(Stored items)
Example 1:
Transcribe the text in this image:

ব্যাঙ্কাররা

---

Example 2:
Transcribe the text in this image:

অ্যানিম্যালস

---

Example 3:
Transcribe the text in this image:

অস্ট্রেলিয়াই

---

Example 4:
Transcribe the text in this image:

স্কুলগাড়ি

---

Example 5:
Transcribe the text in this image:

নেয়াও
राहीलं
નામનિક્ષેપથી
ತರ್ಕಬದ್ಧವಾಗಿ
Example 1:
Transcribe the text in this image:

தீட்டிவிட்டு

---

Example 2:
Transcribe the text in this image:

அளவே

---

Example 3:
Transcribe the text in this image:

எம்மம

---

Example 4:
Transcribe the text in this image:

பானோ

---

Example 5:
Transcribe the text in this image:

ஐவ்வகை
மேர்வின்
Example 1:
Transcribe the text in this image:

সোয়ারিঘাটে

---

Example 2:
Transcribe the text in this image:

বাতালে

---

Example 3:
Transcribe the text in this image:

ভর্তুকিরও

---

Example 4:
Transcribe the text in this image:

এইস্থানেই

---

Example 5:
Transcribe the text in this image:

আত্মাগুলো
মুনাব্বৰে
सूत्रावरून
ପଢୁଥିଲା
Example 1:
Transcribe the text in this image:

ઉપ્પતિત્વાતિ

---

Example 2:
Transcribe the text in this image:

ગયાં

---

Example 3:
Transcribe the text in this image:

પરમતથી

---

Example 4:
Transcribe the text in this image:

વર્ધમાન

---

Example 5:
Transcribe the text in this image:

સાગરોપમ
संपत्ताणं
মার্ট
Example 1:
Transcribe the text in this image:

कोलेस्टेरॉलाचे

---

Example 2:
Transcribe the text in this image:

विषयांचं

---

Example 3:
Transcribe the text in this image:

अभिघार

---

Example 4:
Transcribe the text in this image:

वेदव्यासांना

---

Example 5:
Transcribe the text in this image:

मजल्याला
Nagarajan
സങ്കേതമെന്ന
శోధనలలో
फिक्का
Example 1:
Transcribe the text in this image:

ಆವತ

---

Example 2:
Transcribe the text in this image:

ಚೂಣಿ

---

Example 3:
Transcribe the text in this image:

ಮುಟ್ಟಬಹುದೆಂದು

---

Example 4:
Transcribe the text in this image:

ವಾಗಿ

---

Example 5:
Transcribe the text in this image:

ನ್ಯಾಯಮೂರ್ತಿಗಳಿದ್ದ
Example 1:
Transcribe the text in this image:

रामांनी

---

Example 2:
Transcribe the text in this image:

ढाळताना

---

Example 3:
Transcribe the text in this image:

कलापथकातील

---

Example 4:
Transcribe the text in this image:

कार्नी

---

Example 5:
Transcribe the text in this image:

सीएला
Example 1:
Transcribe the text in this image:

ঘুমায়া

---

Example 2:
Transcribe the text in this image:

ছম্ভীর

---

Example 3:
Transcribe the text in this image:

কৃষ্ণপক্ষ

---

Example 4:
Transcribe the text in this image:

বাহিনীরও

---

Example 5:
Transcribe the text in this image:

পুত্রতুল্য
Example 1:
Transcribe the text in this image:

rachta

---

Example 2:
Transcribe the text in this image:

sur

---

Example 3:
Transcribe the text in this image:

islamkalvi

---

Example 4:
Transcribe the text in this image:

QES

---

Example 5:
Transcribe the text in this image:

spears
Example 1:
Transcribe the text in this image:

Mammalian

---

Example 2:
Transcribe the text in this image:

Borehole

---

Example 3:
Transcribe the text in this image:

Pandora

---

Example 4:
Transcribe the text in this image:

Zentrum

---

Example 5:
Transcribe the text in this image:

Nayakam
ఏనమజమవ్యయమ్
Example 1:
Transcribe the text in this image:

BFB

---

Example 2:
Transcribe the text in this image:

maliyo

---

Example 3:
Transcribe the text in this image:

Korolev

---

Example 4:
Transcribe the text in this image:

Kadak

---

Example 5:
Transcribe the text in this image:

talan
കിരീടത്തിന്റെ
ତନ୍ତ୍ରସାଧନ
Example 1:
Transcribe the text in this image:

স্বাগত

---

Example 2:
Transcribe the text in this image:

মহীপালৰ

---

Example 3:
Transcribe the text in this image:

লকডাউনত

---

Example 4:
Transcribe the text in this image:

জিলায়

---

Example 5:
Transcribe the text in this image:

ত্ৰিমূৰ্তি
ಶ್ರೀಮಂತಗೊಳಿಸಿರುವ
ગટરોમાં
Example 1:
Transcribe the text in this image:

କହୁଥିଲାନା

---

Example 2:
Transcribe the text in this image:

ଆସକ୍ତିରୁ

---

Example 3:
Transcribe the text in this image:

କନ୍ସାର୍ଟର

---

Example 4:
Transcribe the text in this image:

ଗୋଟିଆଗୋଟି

**Task item**
Word for word, write out each record shown above.

**Answer below**
Example 1:
Transcribe the text in this image:

ব্যাঙ্কাররা

---

Example 2:
Transcribe the text in this image:

অ্যানিম্যালস

---

Example 3:
Transcribe the text in this image:

অস্ট্রেলিয়াই

---

Example 4:
Transcribe the text in this image:

স্কুলগাড়ি

---

Example 5:
Transcribe the text in this image:

নেয়াও
राहीलं
નામનિક્ષેપથી
ತರ್ಕಬದ್ಧವಾಗಿ
Example 1:
Transcribe the text in this image:

தீட்டிவிட்டு

---

Example 2:
Transcribe the text in this image:

அளவே

---

Example 3:
Transcribe the text in this image:

எம்மம

---

Example 4:
Transcribe the text in this image:

பானோ

---

Example 5:
Transcribe the text in this image:

ஐவ்வகை
மேர்வின்
Example 1:
Transcribe the text in this image:

সোয়ারিঘাটে

---

Example 2:
Transcribe the text in this image:

বাতালে

---

Example 3:
Transcribe the text in this image:

ভর্তুকিরও

---

Example 4:
Transcribe the text in this image:

এইস্থানেই

---

Example 5:
Transcribe the text in this image:

আত্মাগুলো
মুনাব্বৰে
सूत्रावरून
ପଢୁଥିଲା
Example 1:
Transcribe the text in this image:

ઉપ્પતિત્વાતિ

---

Example 2:
Transcribe the text in this image:

ગયાં

---

Example 3:
Transcribe the text in this image:

પરમતથી

---

Example 4:
Transcribe the text in this image:

વર્ધમાન

---

Example 5:
Transcribe the text in this image:

સાગરોપમ
संपत्ताणं
মার্ট
Example 1:
Transcribe the text in this image:

कोलेस्टेरॉलाचे

---

Example 2:
Transcribe the text in this image:

विषयांचं

---

Example 3:
Transcribe the text in this image:

अभिघार

---

Example 4:
Transcribe the text in this image:

वेदव्यासांना

---

Example 5:
Transcribe the text in this image:

मजल्याला
Nagarajan
സങ്കേതമെന്ന
శోధనలలో
फिक्का
Example 1:
Transcribe the text in this image:

ಆವತ

---

Example 2:
Transcribe the text in this image:

ಚೂಣಿ

---

Example 3:
Transcribe the text in this image:

ಮುಟ್ಟಬಹುದೆಂದು

---

Example 4:
Transcribe the text in this image:

ವಾಗಿ

---

Example 5:
Transcribe the text in this image:

ನ್ಯಾಯಮೂರ್ತಿಗಳಿದ್ದ
Example 1:
Transcribe the text in this image:

रामांनी

---

Example 2:
Transcribe the text in this image:

ढाळताना

---

Example 3:
Transcribe the text in this image:

कलापथकातील

---

Example 4:
Transcribe the text in this image:

कार्नी

---

Example 5:
Transcribe the text in this image:

सीएला
Example 1:
Transcribe the text in this image:

ঘুমায়া

---

Example 2:
Transcribe the text in this image:

ছম্ভীর

---

Example 3:
Transcribe the text in this image:

কৃষ্ণপক্ষ

---

Example 4:
Transcribe the text in this image:

বাহিনীরও

---

Example 5:
Transcribe the text in this image:

পুত্রতুল্য
Example 1:
Transcribe the text in this image:

rachta

---

Example 2:
Transcribe the text in this image:

sur

---

Example 3:
Transcribe the text in this image:

islamkalvi

---

Example 4:
Transcribe the text in this image:

QES

---

Example 5:
Transcribe the text in this image:

spears
Example 1:
Transcribe the text in this image:

Mammalian

---

Example 2:
Transcribe the text in this image:

Borehole

---

Example 3:
Transcribe the text in this image:

Pandora

---

Example 4:
Transcribe the text in this image:

Zentrum

---

Example 5:
Transcribe the text in this image:

Nayakam
ఏనమజమవ్యయమ్
Example 1:
Transcribe the text in this image:

BFB

---

Example 2:
Transcribe the text in this image:

maliyo

---

Example 3:
Transcribe the text in this image:

Korolev

---

Example 4:
Transcribe the text in this image:

Kadak

---

Example 5:
Transcribe the text in this image:

talan
കിരീടത്തിന്റെ
ତନ୍ତ୍ରସାଧନ
Example 1:
Transcribe the text in this image:

স্বাগত

---

Example 2:
Transcribe the text in this image:

মহীপালৰ

---

Example 3:
Transcribe the text in this image:

লকডাউনত

---

Example 4:
Transcribe the text in this image:

জিলায়

---

Example 5:
Transcribe the text in this image:

ত্ৰিমূৰ্তি
ಶ್ರೀಮಂತಗೊಳಿಸಿರುವ
ગટરોમાં
Example 1:
Transcribe the text in this image:

କହୁଥିଲାନା

---

Example 2:
Transcribe the text in this image:

ଆସକ୍ତିରୁ

---

Example 3:
Transcribe the text in this image:

କନ୍ସାର୍ଟର

---

Example 4:
Transcribe the text in this image:

ଗୋଟିଆଗୋଟି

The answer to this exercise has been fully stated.